For sample C code that computes the CRC byte of a command packet, see **Section 8.13**.

The CRC implemented on the Simple Motor Controller G2 is the same as the one on the original Simple Motor Controllers, the Maestro servo controllers, Jrk motor controllers, and qik motor controllers, but it differs from that on the TReX motor controller. Instead of being done MSB first, the computation is performed LSB first to match the order in which the bits are transmitted over the serial line. In standard binary notation, the number 0x91 is written as 10010001. However, the bits are transmitted in this order: 1, 0, 0, 0, 1, 0, 0, 1, so we will write it as 10001001 to carry out the computation below.

The CRC-7 algorithm is as follows:

- Express your 8-bit CRC-7 polynomial and message in binary, LSB first. The polynomial
**0x91**is written as**10001001**. - Add 7 zeros to the end of your message.
- Write your CRC-7 polynomial underneath the message so that the LSB of your polynomial is directly below the LSB of your message.
- If the LSB of your CRC-7 is aligned under a 1, XOR the CRC-7 with the message to get a new message; if the LSB of your CRC-7 is aligned under a 0, do nothing.
- Shift your CRC-7 right one bit. If all 8 bits of your CRC-7 polynomial still line up underneath message bits, go back to step 4.
- What’s left of your message is now your CRC-7 result (transmit these seven bits as your CRC byte when talking to the Simple Motor Controller with CRC enabled).

If you have never encountered CRCs before, this probably sounds a lot more complicated than it really is. The following example shows that the CRC-7 calculation is not that difficult. For the example, we will use a two-byte sequence: **0x83, 0x01**.

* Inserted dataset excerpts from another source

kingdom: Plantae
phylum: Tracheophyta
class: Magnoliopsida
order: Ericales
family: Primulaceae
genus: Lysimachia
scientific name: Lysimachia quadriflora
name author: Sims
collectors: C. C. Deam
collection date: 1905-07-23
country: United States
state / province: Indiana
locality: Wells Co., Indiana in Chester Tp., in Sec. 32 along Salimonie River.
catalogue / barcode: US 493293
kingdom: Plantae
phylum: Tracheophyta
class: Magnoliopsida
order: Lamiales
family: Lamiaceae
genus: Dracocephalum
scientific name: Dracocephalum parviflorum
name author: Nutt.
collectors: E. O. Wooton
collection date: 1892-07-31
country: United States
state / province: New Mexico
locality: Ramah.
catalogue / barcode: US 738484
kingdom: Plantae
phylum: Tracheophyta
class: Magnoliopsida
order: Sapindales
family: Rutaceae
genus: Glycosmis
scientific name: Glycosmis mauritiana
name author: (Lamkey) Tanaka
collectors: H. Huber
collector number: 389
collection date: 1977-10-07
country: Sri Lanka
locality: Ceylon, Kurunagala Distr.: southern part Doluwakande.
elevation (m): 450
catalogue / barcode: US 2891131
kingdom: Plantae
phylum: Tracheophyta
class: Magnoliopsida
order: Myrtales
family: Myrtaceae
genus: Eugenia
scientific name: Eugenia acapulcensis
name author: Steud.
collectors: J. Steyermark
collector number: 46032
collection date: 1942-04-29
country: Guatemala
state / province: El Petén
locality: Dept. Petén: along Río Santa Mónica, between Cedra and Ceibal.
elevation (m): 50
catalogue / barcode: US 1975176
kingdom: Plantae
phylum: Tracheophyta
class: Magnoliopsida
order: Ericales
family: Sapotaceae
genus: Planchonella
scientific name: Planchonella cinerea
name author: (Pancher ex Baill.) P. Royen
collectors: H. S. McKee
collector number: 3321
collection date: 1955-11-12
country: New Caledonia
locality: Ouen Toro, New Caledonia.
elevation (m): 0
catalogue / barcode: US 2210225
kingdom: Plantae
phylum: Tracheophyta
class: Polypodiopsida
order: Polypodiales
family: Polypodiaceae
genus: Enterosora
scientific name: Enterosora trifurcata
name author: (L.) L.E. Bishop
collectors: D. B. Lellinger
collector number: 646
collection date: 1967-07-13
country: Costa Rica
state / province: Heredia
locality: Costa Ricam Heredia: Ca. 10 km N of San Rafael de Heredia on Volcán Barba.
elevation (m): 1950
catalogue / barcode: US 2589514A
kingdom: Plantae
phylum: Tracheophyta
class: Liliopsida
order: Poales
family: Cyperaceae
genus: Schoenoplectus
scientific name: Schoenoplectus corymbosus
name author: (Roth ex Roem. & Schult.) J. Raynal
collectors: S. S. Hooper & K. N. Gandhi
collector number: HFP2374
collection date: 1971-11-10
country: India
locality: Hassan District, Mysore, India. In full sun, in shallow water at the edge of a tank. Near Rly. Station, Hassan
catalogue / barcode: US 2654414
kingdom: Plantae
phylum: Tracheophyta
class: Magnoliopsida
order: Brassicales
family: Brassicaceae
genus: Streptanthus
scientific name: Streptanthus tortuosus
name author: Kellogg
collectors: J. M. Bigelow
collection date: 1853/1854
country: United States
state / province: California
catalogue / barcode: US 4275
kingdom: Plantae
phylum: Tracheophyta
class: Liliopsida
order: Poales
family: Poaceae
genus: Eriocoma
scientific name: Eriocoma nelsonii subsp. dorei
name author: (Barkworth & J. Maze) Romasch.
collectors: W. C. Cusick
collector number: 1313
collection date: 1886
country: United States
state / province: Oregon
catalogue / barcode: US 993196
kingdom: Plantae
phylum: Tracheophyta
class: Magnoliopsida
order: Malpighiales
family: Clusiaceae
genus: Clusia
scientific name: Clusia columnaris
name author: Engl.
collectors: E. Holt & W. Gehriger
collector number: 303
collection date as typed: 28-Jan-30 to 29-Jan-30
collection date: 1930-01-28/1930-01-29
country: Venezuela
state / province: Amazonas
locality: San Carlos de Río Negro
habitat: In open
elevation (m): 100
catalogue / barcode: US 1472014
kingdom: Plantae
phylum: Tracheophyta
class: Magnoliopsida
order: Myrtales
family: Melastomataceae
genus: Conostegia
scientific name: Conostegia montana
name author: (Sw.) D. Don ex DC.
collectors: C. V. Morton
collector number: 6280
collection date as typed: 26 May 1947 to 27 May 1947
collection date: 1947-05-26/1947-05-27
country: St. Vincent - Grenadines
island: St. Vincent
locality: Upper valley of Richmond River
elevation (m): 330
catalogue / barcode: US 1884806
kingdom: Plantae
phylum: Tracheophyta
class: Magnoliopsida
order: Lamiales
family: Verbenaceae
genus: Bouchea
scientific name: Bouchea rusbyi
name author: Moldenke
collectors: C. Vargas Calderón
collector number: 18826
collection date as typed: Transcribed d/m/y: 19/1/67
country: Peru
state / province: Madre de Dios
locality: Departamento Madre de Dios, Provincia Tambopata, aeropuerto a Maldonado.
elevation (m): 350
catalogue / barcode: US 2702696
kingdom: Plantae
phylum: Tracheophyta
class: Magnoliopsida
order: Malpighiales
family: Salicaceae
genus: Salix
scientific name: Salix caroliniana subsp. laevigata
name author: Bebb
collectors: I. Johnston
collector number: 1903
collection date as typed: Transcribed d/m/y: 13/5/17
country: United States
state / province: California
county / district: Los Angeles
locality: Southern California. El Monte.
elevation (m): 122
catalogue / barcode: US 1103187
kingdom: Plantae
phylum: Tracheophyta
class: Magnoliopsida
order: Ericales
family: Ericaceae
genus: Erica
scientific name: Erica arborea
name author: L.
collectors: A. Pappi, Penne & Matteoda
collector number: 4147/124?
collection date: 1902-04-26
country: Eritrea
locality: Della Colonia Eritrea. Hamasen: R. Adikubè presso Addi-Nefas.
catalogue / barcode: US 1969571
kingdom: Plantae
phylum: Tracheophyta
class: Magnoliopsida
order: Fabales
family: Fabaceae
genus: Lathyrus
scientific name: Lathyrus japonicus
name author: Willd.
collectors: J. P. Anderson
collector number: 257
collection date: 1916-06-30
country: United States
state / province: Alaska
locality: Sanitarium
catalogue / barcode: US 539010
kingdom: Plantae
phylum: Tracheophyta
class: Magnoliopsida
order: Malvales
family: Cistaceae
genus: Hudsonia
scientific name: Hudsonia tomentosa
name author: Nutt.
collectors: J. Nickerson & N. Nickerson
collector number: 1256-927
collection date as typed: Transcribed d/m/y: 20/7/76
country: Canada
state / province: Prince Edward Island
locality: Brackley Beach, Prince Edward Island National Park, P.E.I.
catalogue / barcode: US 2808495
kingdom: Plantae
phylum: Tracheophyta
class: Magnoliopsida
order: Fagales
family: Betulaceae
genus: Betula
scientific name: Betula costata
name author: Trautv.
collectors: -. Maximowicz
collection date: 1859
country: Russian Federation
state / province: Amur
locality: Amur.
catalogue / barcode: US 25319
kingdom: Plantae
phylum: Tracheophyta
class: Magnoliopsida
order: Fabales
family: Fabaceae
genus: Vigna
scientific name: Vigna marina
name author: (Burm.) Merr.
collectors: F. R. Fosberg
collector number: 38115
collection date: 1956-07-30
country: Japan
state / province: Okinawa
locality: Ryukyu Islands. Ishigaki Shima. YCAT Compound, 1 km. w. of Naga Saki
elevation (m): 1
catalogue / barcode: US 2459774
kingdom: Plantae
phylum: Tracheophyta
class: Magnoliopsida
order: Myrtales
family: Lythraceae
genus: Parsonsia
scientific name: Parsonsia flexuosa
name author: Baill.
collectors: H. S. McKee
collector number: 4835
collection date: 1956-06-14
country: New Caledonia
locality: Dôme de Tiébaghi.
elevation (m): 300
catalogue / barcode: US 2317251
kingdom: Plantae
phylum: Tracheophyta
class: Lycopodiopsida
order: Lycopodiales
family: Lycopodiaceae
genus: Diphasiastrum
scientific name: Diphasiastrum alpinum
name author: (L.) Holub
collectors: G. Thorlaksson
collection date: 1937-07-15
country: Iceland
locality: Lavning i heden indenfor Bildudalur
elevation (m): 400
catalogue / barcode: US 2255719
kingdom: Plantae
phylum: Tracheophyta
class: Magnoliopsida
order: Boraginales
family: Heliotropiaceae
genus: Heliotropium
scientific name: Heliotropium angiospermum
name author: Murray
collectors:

**Steps 1 & 2** (write as binary, least significant bit first, add 7 zeros to the end of the message):

```
CRC-7 Polynomial = [1 0 0 0 1 0 0 1]
message = [1 1 0 0 0 0 0 1] [1 0 0 0 0 0 0 0] 0 0 0 0 0 0 0
```

**Steps 3, 4, & 5:**

```
_______________________________________________
1 0 0 0 1 0 0 1 ) 1 1 0 0 0 0 0 1 1 0 0 0 0 0 0 0 0 0 0 0 0 0 0
XOR 1 0 0 0 1 0 0 1 | | | | | | | | | | | | | | |
_______________ | | | | | | | | | | | | | | |
1 0 0 1 0 0 0 1 | | | | | | | | | | | | | |
shift ----> 1 0 0 0 1 0 0 1 | | | | | | | | | | | | | |
_______________ | | | | | | | | | | | | | |
1 1 0 0 0 0 0 0 | | | | | | | | | | |
1 0 0 0 1 0 0 1 | | | | | | | | | | |
_______________ | | | | | | | | | | |
1 0 0 1 0 0 1 0 | | | | | | | | | |
1 0 0 0 1 0 0 1 | | | | | | | | | |
_______________ | | | | | | | | | |
1 1 0 1 1 0 0 0 | | | | | | |
1 0 0 0 1 0 0 1 | | | | | | |
_______________ | | | | | | |
1 0 1 0 0 0 1 0 | | | | | |
1 0 0 0 1 0 0 1 | | | | | |
_______________ | | | | | |
1 0 1 0 1 1 0 0 | | | |
1 0 0 0 1 0 0 1 | | | |
_______________ | | | |
1 0 0 1 0 1 0 0 | |
1 0 0 0 1 0 0 1 | |
_______________ | |
1 1 1 0 1 0 0 = 0x17
```

So the full command packet we would send with CRC enabled is: **0x83, 0x01, 0x17**.